学术报告：Forced Atmospheric Teleconnections during 1979-2014 打印
报告题目：Forced Atmospheric Teleconnections during 1979-2014
报 告 人: Dr. Tao Zhang
单 位: Cooperative Institute for Research in Environmental Sciences (CIRES), University of Colorado, and Physical Sciences Division, NOAA/Earth System Research Laboratory (ESRL)
A long-term topic of research specifically related to climate predictability on a regional scale is to improve our understanding of the sensitivity of atmospheric circulation patterns to forcings, either to surface boundary conditions related to SST variability, or to external radiative forcing. Since recent decades have experienced a substantial increase in anthropogenically caused radiative forcing, a question of particular interest is how such forcing has driven variations in atmospheric circulation patterns. The goal of this study is to examine the structure of forced atmospheric teleconnections during Northern Hemisphere (NH) wintertime since 1979 and explore the relative roles of natural variations and external forcings.
Forced atmospheric teleconnections during 1979–2014 are examined using a 50-member ensemble of atmospheric general circulation model (AGCM) simulations subjected to observed variations in sea surface temperatures (SSTs), sea ice, and carbon dioxide. Three primary modes of forced variability are identified using empirical orthogonal function (EOF) analysis of the ensemble mean wintertime extratropical Northern Hemisphere 500-hPa heights. The principal component time
series of the first and second modes are highly correlated with Niño-3.4 and trans- Niño (TNI) SST indices, respectively, indicating mostly tropical sources. Their impacts are largely confined to the Pacific–North American (PNA) sector. The leading mode describes the canonical atmospheric teleconnection associated with El Niño–Southern Oscillation (ENSO) resembling the tropical/Northern Hemisphere pattern. The second mode describes a wave train resembling the classic PNA pattern resulting from atmospheric sensitivity to ENSO asymmetry and from sensitivity to a tropical precursor SST for ENSO development.

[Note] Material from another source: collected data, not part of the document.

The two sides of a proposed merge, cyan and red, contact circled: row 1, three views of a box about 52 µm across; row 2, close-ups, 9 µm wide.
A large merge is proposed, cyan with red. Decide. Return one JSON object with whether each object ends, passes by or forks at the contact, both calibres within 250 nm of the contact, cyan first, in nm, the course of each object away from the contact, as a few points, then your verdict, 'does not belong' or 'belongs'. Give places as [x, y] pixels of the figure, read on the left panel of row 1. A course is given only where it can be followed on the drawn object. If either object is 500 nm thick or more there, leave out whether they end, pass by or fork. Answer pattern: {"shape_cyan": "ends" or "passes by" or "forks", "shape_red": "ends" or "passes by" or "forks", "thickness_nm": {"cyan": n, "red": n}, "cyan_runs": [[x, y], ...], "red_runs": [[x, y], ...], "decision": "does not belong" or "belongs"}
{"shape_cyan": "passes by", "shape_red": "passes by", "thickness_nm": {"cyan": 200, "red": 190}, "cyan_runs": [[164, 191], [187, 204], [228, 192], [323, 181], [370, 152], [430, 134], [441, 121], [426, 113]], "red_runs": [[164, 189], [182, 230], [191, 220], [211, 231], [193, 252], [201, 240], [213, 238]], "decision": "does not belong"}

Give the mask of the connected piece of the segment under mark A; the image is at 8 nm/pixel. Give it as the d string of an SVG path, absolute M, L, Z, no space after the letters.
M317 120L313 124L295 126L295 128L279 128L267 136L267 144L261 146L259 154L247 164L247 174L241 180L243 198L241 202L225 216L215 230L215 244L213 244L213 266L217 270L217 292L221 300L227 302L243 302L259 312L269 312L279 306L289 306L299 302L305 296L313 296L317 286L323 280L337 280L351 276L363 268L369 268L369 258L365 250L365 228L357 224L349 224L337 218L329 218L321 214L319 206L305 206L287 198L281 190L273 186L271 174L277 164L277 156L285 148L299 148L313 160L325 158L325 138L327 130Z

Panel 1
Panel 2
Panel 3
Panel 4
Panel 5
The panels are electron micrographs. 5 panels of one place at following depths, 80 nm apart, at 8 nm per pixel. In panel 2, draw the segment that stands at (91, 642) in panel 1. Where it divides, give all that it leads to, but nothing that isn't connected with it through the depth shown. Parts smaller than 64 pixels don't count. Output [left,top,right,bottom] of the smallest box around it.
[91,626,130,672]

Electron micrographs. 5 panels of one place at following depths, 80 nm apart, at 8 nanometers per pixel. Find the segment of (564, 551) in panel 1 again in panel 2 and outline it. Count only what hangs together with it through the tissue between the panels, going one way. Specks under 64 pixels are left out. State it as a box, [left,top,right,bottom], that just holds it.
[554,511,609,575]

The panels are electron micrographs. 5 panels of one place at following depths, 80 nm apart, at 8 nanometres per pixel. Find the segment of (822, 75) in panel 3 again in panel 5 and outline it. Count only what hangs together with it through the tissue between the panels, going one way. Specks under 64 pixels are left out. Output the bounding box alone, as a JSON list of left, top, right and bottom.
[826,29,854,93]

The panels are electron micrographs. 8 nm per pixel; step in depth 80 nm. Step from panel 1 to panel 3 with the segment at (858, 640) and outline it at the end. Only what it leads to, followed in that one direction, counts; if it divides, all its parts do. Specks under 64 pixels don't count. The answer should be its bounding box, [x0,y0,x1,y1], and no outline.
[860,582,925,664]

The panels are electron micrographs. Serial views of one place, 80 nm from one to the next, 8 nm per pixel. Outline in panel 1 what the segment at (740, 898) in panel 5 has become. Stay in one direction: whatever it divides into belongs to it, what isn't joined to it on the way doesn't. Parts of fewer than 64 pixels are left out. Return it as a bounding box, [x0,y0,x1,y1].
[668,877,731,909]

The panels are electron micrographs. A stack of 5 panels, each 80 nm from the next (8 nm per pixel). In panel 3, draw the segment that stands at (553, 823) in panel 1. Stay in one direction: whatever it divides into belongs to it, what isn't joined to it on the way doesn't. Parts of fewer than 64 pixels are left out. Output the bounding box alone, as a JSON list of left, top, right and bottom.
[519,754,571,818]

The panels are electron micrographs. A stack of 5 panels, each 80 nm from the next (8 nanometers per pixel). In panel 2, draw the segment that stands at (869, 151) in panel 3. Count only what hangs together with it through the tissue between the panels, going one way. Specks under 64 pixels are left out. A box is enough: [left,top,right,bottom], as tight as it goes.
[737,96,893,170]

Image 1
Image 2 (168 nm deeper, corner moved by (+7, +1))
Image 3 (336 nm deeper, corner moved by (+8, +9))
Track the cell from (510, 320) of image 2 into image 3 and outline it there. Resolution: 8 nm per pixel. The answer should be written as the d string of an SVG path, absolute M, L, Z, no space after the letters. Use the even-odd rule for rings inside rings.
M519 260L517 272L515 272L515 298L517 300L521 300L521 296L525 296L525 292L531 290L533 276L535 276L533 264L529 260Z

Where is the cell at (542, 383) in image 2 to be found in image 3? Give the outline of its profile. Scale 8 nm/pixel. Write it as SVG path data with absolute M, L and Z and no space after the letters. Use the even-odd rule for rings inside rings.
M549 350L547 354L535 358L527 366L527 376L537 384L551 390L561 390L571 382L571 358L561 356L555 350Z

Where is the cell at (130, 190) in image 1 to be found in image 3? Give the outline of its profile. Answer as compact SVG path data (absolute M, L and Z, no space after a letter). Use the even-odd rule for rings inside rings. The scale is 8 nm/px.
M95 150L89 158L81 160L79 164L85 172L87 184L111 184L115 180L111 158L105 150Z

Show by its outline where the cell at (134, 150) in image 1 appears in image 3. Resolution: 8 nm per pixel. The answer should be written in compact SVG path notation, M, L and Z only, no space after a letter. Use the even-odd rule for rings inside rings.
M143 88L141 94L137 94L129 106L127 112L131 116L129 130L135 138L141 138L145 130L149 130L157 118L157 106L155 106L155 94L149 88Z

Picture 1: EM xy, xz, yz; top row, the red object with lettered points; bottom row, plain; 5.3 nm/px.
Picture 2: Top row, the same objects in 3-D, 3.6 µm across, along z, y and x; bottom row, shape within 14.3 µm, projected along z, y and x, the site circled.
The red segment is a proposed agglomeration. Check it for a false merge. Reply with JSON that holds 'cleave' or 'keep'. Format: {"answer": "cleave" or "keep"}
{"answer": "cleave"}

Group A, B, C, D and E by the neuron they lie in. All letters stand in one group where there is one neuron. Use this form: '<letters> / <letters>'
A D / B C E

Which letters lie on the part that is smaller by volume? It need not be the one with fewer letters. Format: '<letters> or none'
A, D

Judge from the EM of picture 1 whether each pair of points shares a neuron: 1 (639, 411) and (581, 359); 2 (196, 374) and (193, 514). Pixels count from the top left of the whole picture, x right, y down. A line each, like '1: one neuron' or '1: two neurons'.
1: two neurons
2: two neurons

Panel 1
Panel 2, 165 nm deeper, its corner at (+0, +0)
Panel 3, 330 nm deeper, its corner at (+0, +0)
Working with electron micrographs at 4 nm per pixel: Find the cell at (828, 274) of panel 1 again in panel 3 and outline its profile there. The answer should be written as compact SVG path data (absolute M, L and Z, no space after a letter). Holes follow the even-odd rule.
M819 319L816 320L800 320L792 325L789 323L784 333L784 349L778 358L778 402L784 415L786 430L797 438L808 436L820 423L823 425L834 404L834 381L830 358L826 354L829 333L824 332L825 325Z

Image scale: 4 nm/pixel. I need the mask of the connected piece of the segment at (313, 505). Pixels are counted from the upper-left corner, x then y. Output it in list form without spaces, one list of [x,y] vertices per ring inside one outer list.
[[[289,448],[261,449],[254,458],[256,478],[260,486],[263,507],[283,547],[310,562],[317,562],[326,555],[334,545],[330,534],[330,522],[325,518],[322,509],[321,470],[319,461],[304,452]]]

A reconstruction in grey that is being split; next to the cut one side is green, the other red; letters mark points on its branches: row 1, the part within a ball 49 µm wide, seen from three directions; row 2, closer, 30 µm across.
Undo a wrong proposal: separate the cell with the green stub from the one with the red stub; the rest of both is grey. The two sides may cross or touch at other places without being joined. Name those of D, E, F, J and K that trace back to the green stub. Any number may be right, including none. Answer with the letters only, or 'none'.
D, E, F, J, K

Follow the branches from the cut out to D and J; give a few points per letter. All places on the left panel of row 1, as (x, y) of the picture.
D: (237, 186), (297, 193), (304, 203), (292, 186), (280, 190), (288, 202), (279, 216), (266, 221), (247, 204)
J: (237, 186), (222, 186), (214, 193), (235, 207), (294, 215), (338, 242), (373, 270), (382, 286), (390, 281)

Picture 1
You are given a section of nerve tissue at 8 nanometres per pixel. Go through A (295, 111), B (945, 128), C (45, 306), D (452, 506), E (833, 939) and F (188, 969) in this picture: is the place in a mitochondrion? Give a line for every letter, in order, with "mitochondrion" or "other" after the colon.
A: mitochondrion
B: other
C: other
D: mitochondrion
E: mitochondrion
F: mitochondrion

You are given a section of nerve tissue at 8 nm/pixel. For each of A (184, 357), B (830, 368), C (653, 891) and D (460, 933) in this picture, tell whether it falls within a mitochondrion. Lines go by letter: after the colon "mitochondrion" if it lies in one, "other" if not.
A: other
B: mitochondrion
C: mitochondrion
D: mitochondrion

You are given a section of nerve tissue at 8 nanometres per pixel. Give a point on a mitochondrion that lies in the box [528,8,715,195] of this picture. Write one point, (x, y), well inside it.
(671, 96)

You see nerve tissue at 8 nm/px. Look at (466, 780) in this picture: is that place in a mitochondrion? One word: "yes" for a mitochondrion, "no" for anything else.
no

The third mode is characterized by a hemisphere-scale increasing trend in heights. Based on a comparison with 50-member coupled ocean–atmosphere model simulations, it is argued that this mode is strongly related to radiatively forced climate change, while the other two forced teleconnections are principally related to internal coupled variability. A trend in the leading forced mode is related to ENSO-like decadal variability and dominates the overall observed 500-hPa height trend since 1979. These model results indicate that the trend in the first mode is due to internal variability rather than external radiative forcing.